Mylan, which is headquartered in Pennsylvania, makes about 1,400 medications. Its offer for Perrigo represented a 25pc premium over the company's share price on April 3, the last trading day before the bid was launched.

When it bought Elan, it shifted its headquarters to Ireland to cut its effective tax rate.

A statement from Perrigo said that the deal "would deny Perrigo shareholders the full benefits of Perrigo's durable competitive position and compelling growth strategy, which is reflected in the company's three-year organic net sales compound annual growth rate goal for calendar 2014 to 2017 of 5-10pc."

Perrigo is best known in this country for its 2013 deal to buy Elan for almost €6.7bn, one of a slew of major deals in the sector that saw big US makers reap big tax savings by shifting their headquarters out of the US as a result of reverse mergers with a foreign takeover target.

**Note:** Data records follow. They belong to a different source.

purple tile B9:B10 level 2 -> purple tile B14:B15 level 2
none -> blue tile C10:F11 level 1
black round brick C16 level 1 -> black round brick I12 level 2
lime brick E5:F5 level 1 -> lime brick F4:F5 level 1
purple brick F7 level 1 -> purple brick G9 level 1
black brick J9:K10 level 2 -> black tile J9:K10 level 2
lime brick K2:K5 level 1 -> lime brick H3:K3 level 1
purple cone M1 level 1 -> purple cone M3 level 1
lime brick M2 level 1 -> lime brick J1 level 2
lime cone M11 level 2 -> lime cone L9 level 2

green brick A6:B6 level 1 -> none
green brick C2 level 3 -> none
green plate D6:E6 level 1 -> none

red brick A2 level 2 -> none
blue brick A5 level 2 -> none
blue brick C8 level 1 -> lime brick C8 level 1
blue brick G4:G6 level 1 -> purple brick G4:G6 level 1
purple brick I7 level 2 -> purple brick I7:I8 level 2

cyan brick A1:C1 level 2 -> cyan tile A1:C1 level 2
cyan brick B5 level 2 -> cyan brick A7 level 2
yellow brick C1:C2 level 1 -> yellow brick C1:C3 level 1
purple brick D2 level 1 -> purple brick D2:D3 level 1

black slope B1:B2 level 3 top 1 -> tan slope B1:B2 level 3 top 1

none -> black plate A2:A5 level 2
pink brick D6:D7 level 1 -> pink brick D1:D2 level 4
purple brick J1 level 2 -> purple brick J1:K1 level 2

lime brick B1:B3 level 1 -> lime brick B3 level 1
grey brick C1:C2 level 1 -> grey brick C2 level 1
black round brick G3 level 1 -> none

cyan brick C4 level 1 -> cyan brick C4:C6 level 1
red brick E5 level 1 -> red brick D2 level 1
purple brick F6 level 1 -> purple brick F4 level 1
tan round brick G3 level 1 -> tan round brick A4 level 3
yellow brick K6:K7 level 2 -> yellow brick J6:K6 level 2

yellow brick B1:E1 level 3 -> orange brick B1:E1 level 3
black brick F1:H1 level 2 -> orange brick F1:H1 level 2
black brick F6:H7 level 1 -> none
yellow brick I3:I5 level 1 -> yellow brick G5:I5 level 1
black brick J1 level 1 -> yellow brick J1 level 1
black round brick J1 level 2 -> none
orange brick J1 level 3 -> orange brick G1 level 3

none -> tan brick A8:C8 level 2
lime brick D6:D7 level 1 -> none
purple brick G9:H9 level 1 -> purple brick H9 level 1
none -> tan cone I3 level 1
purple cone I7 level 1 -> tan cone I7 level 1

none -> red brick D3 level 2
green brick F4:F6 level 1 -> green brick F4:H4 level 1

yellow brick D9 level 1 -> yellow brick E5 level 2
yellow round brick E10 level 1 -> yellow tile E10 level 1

The firm's chairman, President and CEO Joseph Papa added: "Perrigo's board believes that the company has a strong independent future and is well positioned to continue to drive superior growth and shareholder value and provide high quality affordable healthcare products to customers and consumers globally."

The firm also "strongly" advised shareholders to not take any action in the wake of the offer.

Perrigo, which has a large and attractive portfolio of over-the-counter consumer products, infant formulas and a line of generic topical pharmaceutical medicines, had long been seen as a takeover target.

Its rejection of Mylan now leaves the US company in an awkward position.

Yesterday Teva Pharmaceutical Industries, the world's largest generic company, made a $40bn hostile bid for Mylan.

Mylan, which makes the EpiPen product for severe allergies, now must decide whether to raise its offer for Perrigo, engage in talks with Teva, or take another route. The company has previously said that it is not interested in being acquired by Teva.

Mylan did not respond to a request for comment.